→ Aim of the exercise
Copy out the material word for word from the line with "ankou.spb.ru" to the line with "mebelshop.msk.ru", including both of those lines.

→ Exercise data
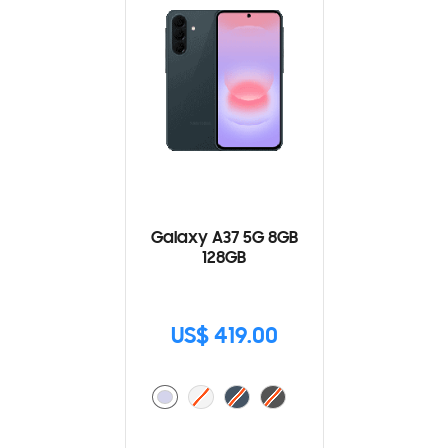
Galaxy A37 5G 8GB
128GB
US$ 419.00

---

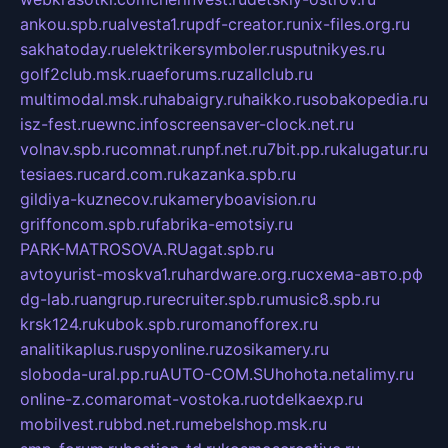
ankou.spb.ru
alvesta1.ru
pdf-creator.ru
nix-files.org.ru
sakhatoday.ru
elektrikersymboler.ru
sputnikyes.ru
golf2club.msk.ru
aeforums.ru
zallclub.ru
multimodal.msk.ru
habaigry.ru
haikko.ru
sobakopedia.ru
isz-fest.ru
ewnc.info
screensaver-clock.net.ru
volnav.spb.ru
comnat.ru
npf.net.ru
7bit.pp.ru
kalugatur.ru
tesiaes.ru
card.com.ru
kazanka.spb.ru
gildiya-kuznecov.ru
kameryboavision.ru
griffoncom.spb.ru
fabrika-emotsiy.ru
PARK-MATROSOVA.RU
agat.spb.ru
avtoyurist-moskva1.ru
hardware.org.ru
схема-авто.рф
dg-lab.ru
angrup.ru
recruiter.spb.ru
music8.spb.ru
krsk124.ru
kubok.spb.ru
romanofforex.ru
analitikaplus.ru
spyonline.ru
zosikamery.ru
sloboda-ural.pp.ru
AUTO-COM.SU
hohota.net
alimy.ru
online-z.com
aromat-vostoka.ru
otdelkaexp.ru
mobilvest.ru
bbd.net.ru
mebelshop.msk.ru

→ Completed exercise
ankou.spb.ru
alvesta1.ru
pdf-creator.ru
nix-files.org.ru
sakhatoday.ru
elektrikersymboler.ru
sputnikyes.ru
golf2club.msk.ru
aeforums.ru
zallclub.ru
multimodal.msk.ru
habaigry.ru
haikko.ru
sobakopedia.ru
isz-fest.ru
ewnc.info
screensaver-clock.net.ru
volnav.spb.ru
comnat.ru
npf.net.ru
7bit.pp.ru
kalugatur.ru
tesiaes.ru
card.com.ru
kazanka.spb.ru
gildiya-kuznecov.ru
kameryboavision.ru
griffoncom.spb.ru
fabrika-emotsiy.ru
PARK-MATROSOVA.RU
agat.spb.ru
avtoyurist-moskva1.ru
hardware.org.ru
схема-авто.рф
dg-lab.ru
angrup.ru
recruiter.spb.ru
music8.spb.ru
krsk124.ru
kubok.spb.ru
romanofforex.ru
analitikaplus.ru
spyonline.ru
zosikamery.ru
sloboda-ural.pp.ru
AUTO-COM.SU
hohota.net
alimy.ru
online-z.com
aromat-vostoka.ru
otdelkaexp.ru
mobilvest.ru
bbd.net.ru
mebelshop.msk.ru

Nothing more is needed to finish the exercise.